Die so genannte planetarische Zirkulation ist ein weiterer Teil dieses Prozesses. Am Äquator erwärmst sich die Luft durch die starke Sonneneinstrahlung, steigt auf und verdichtet sich zu Wolken, aus denen starke Niederschläge fallen, die die tropischen Wälder bewässern. Ab einer bestimmten Höhe driftet diese Luft nach Norden und Süden ab. 
Die Winde ziehen in Richtung Äquator, um den Raum zu füllen, den die aufsteigende Luft hinterlassen hat. Da die Winde sich kreisförmig fortbewegen, verlieren sie an Feuchtigkeit. Die Folgen zeigen sich etwa in den Wüsten im Norden Chiles, in Namibia, in Zentralaustralien, in der Sahara, in einem Teil des Nahen Ostens und im Süden der USA. 
Weite Teile des 'Südkegels' in Südamerika sind bislang diesem Schicksal entgangen. Die fortschreitende Entwaldung gefährdet jedoch die natürliche Wasserzufuhr. Laut Nobre deuten darauf bereits die Wüstenbildung in Teilen des Bundesstaates Rio Grande do Sul im tiefen Süden Brasiliens hin. 
Auch die subtropischen Wälder im Süden Chinas bekamen bisher genug Wasser, da das Himalaja-Gebirge eine ähnliche Funktion erfüllt wie die Anden.  Jeder Wassertropfen enthält nach Erkenntnissen von Moss seine eigene DNA, die anzeigt, ob er aus dem Amazonas oder aus dem Meer stammt.
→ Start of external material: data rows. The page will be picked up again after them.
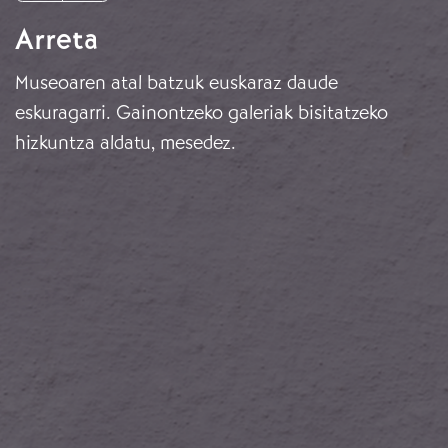
Arreta
Museoaren atal batzuk euskaraz daude
eskuragarri. Gainontzeko galeriak bisitatzeko
hizkuntza aldatu, mesedez.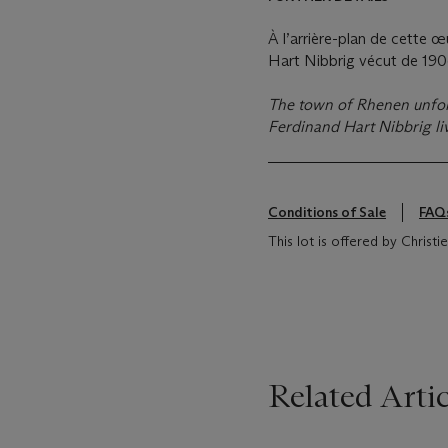
À l’arrière-plan de cette œ
Hart Nibbrig vécut de 190
The town of Rhenen unfol
Ferdinand Hart Nibbrig li
Conditions of Sale
FAQ
This lot is offered by Christ
Related Artic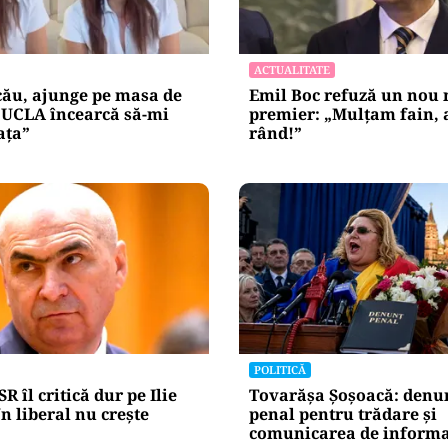
ACTUALITATE
cău, ajunge pe masa de
Emil Boc refuză un nou
„UCLA încearcă să-mi
premier: „Mulțam fain, a
ața”
rând!”
POLITICĂ
R îl critică dur pe Ilie
Tovarășa Șoșoacă: denu
n liberal nu crește
penal pentru trădare și
comunicarea de informaț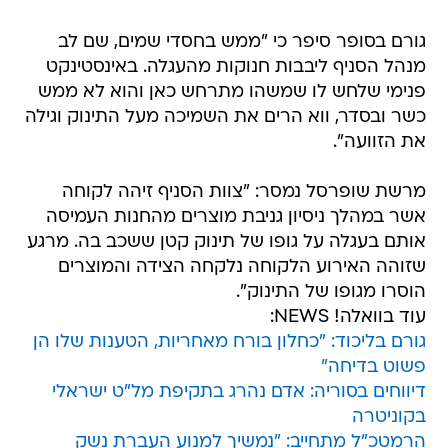
מנהל הסניף ליבבות חנוקות מהעגלה. באינסטינקט
פנימי שלחש לו שמשהו מתרחש כאן והוא לא ממש
כשר ובסדר, ווא הרים את השמיכה מעל התינוק וגילה
את הזוועה".
מרשת שופרסל נמסר: "צוות הסניף זיהה לקוחה
אשר במהלך ניסיון גניבת מוצרים מהחנות העמיסה
אותם בעגלה על גופו של תינוק קטן ששכב בה. מרגע
שזוהה האירוע הלקוחה נלקחה הצידה והמוצרים
הוסרו מגופו של התינוק".
עוד בוואלה! NEWS:
גורם בליכוד: "כחלון בורח מאחריות, הטענות שלו הן
פשוט בדיחה"
דיווחים בסוריה: אדם נהרג בתקיפת מל"ט ישראלי
בקוניטרה
הרמטכ"ל מתחייב: "נמשיך למנוע העברת נשק
מתקדם לחיזבאללה"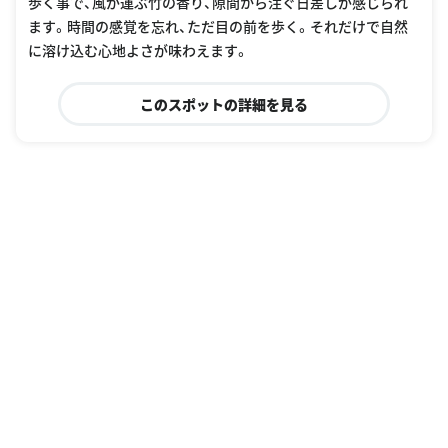
歩く事で、風が運ぶ竹の香り、隙間から注ぐ日差しが感じられ
ます。時間の感覚を忘れ、ただ目の前を歩く。それだけで自然
に溶け込む心地よさが味わえます。
このスポットの詳細を見る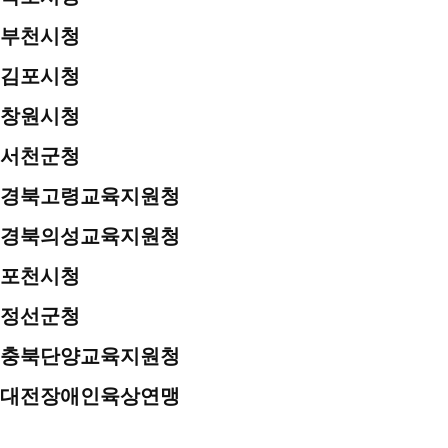
부천시청
김포시청
창원시청
서천군청
경북고령교육지원청
경북의성교육지원청
포천시청
정선군청
충북단양교육지원청
대전장애인육상연맹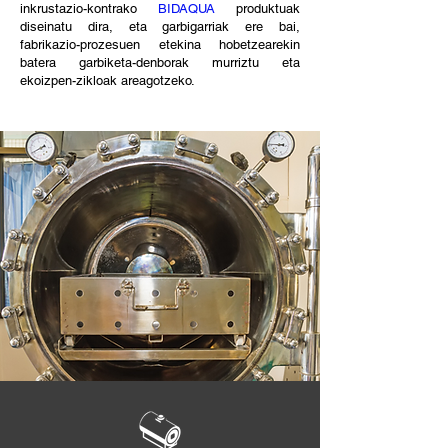
inkrustazio-kontrako
BIDAQUA
produktuak
diseinatu dira, eta garbigarriak ere bai,
fabrikazio-prozesuen etekina hobetzearekin
batera garbiketa-denborak murriztu eta
ekoizpen-zikloak areagotzeko.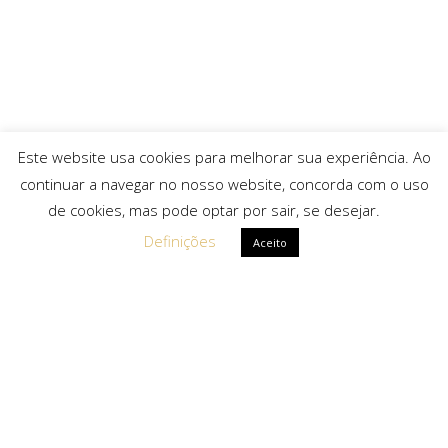
Este website usa cookies para melhorar sua experiência. Ao
continuar a navegar no nosso website, concorda com o uso
de cookies, mas pode optar por sair, se desejar.
Definições
Aceito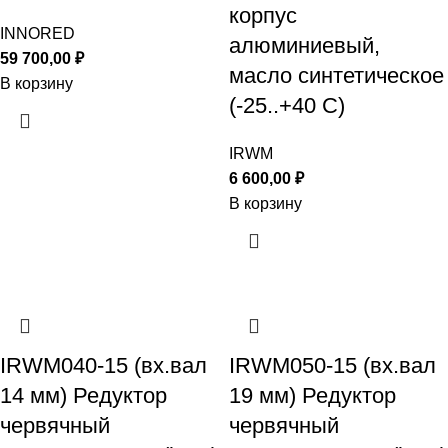
корпус
INNORED
алюминиевый,
59 700,00
₽
масло синтетическое
В корзину
(-25..+40 С)
IRWM
6 600,00
₽
В корзину
IRWM040-15 (вх.вал
IRWM050-15 (вх.вал
14 мм) Редуктор
19 мм) Редуктор
червячный
червячный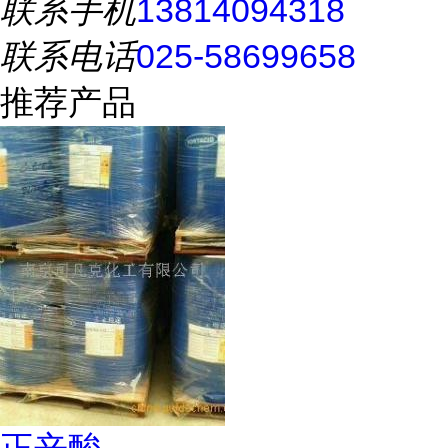
联系手机
13814094318
联系电话
025-58699658
推荐产品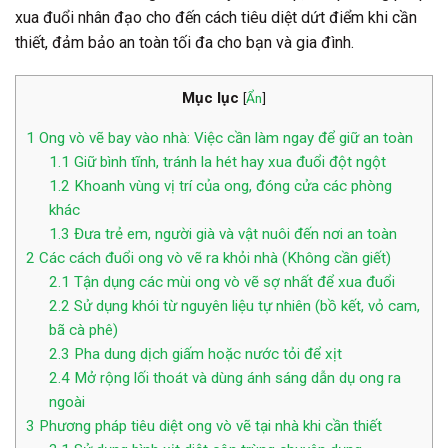
xua đuổi nhân đạo cho đến cách tiêu diệt dứt điểm khi cần
thiết, đảm bảo an toàn tối đa cho bạn và gia đình.
Mục lục
[
Ẩn
]
1
Ong vò vẽ bay vào nhà: Việc cần làm ngay để giữ an toàn
1.1
Giữ bình tĩnh, tránh la hét hay xua đuổi đột ngột
1.2
Khoanh vùng vị trí của ong, đóng cửa các phòng
khác
1.3
Đưa trẻ em, người già và vật nuôi đến nơi an toàn
2
Các cách đuổi ong vò vẽ ra khỏi nhà (Không cần giết)
2.1
Tận dụng các mùi ong vò vẽ sợ nhất để xua đuổi
2.2
Sử dụng khói từ nguyên liệu tự nhiên (bồ kết, vỏ cam,
bã cà phê)
2.3
Pha dung dịch giấm hoặc nước tỏi để xịt
2.4
Mở rộng lối thoát và dùng ánh sáng dẫn dụ ong ra
ngoài
3
Phương pháp tiêu diệt ong vò vẽ tại nhà khi cần thiết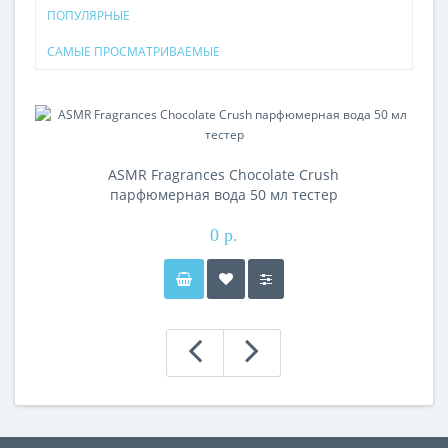
ПОПУЛЯРНЫЕ
САМЫЕ ПРОСМАТРИВАЕМЫЕ
ASMR Fragrances Chocolate Crush
парфюмерная вода 50 мл тестер
0 р.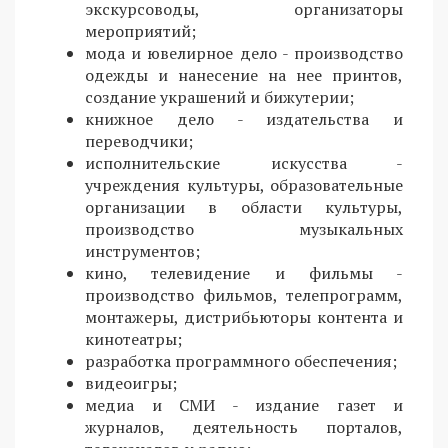
экскурсоводы, организаторы
мероприятий;
мода и ювелирное дело - производство
одежды и нанесение на нее принтов,
создание украшений и бижутерии;
книжное дело - издательства и
переводчики;
исполнительские искусства -
учреждения культуры, образовательные
организации в области культуры,
производство музыкальных
инструментов;
кино, телевидение и фильмы -
производство фильмов, телепрограмм,
монтажеры, дистрибьюторы контента и
кинотеатры;
разработка программного обеспечения;
видеоигры;
медиа и СМИ - издание газет и
журналов, деятельность порталов,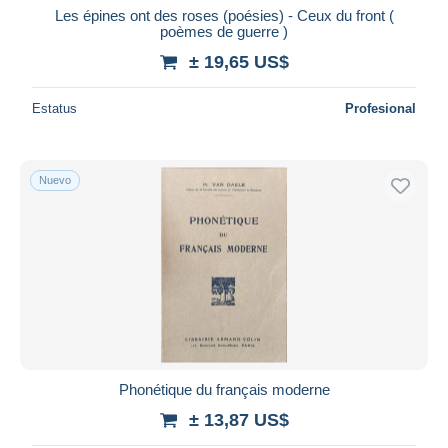
Les épines ont des roses (poésies) - Ceux du front (
poèmes de guerre )
± 19,65 US$
Estatus
Profesional
Nuevo
Phonétique du français moderne
± 13,87 US$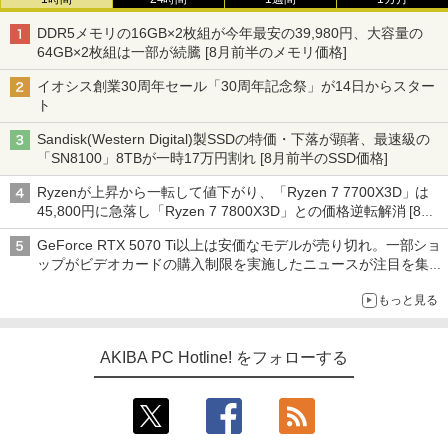
DDR5メモリの16GB×2枚組が今年最安の39,980円、大容量の
64GB×2枚組は一部が続騰 [8月前半のメモリ価格]
イオシス創業30周年セール「30周年記念祭」が14日からスター
ト
Sandisk(Western Digital)製SSDの特価・下落が顕著、最速級の
「SN8100」8TBが一時17万円割れ [8月前半のSSD価格]
Ryzenが上昇から一転して値下がり、「Ryzen 7 7700X3D」は
45,800円に急落し「Ryzen 7 7800X3D」との価格逆転解消 [8月
前半のCPU価格]
GeForce RTX 5070 Ti以上は安価なモデルが売り切れ。一部ショ
ップがビデオカードの購入制限を実施したニュースが注目を集め
る AKIBA PC Hotline! 先週のアクセスランキング 26年7月27日～
もっと見る
26年8月3日
AKIBA PC Hotline! をフォローする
Er habe versucht zu erforschen, auf welchen Wegen sich die Wolken bewegen und wieviel aus dem Amazonasgebiet kommender Regen in brasilianischen Städten niedergeht. 
Laut Moss wird in Brasilien im Durchschnitt eine jährliche Niederschlagsmenge von 13.400 Kubikkilometern registriert. In zentral gelegenen Städten wie der Hauptstadt Brasilia stammten etwa 30 Prozent des Regens aus den Amazonasgebieten, berichtete er. 
Die Wälder seien "Wasserpumpen", die die Winde stärker befeuchteten, als es die Ozeane könnten, erklärte Nobre. Die zahlreichen Blätter einer Pflanze vervielfachten die Oberflächen, auf denen Wasser verdunsten könne. Das Meer habe dagegen nur eine einzige Oberfläche.